WRITTEN TASK >> In the rule on reports of oil and gas production below, who must report actual oil runs by batteries for each lease in the field?

EXTRACT TO READ >>
========

RULE 5.  REPORTS OF OIL AND GAS PRODUCTION

 

            a.      Oil, gas and water production by wells shall be reported by the operator of each lease, by the twenty-fifth (25th) day of a given month for the preceding month. Such well production may be estimated by breaking down actual lease production on the basis of the production obtained during the gas-oil ratio tests herein required. The monthly production report prepared by the Rangely Engineering Committee will satisfy this requirement, provided that battery and lease sub-totals are shown, and figures submitted verified by letter by each operator.

 

            b.      Actual oil runs by batteries for each lease in the field shall be reported by the transporter of the oil by the 25th day of a given month for the preceding month, on a form provided by the Commission.

 

            c.      Actual gas production by meter stations for each lease in the field shall be reported by the plant operator by the 25th day of a given month for the preceding month, on a form provided by the Commission.

 

            d.      Where credit for gas injected is desired, the amount injected and the credit to be applied to certain specified wells, shall be reported by the operator by the 25th day of the month following the month for which injection credit is sought.

========

SUPPLIED INFORMATION >>
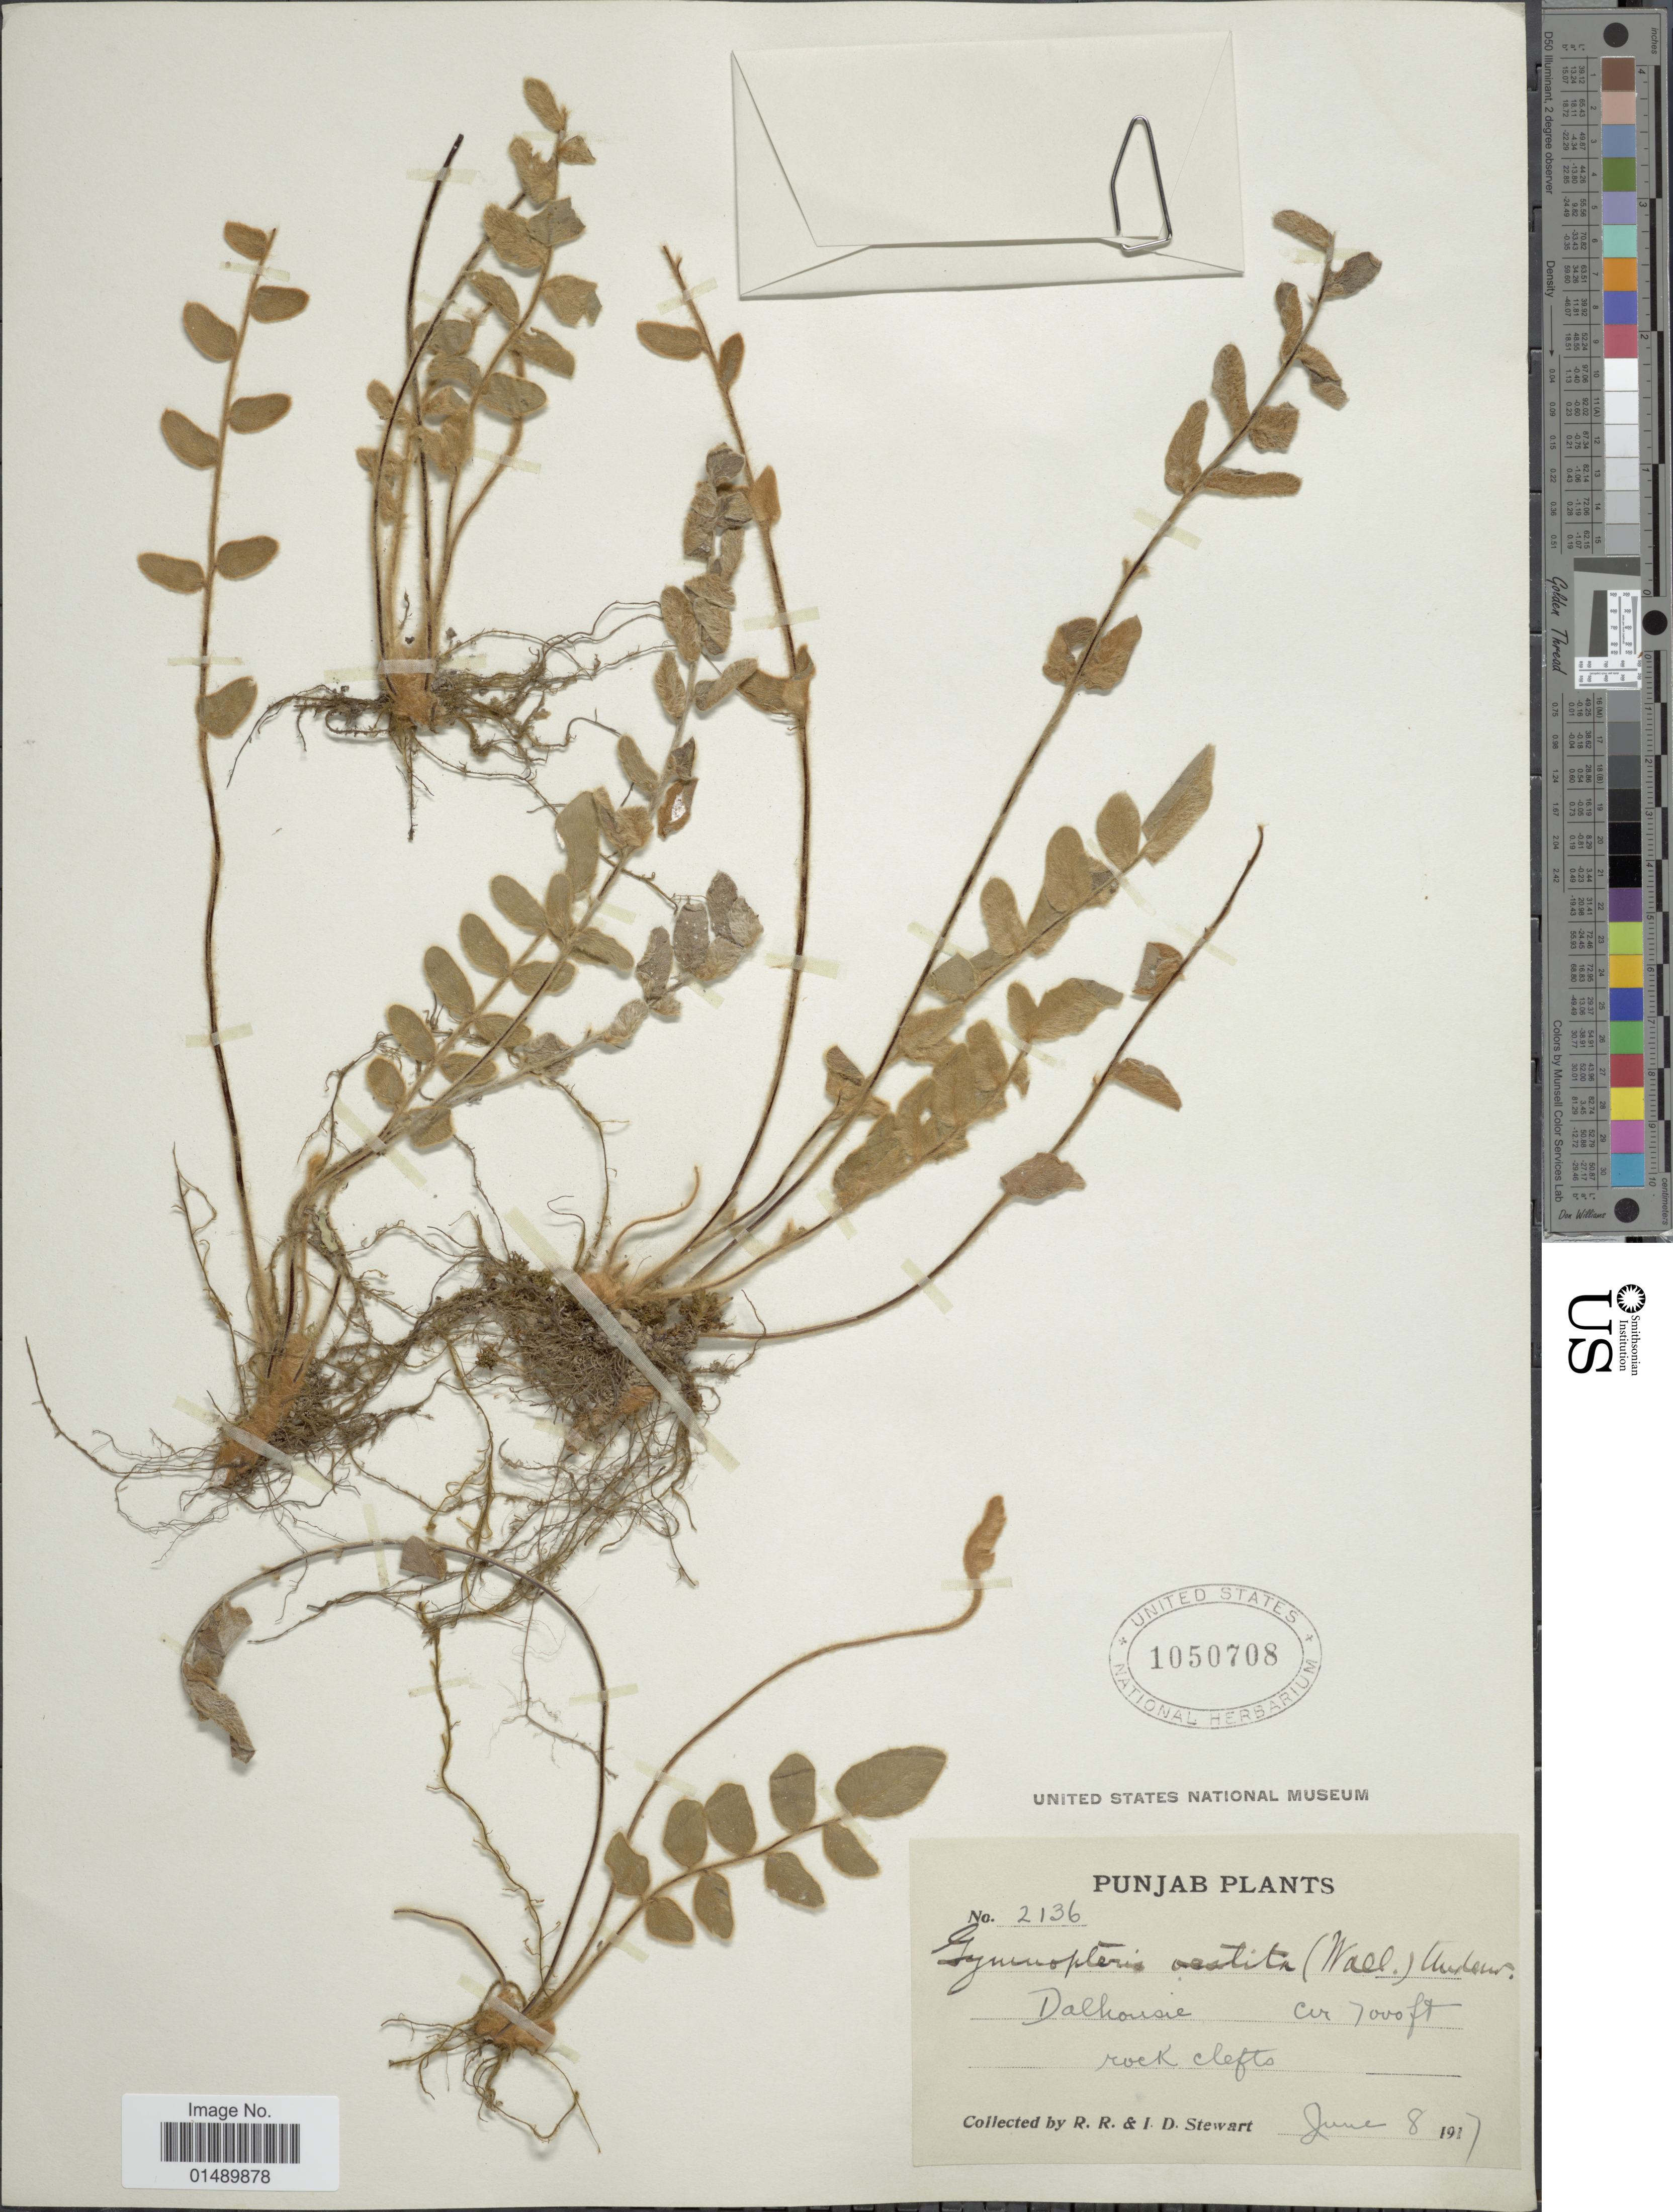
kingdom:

========

WRITTEN ANSWER >> The transporter of the oil.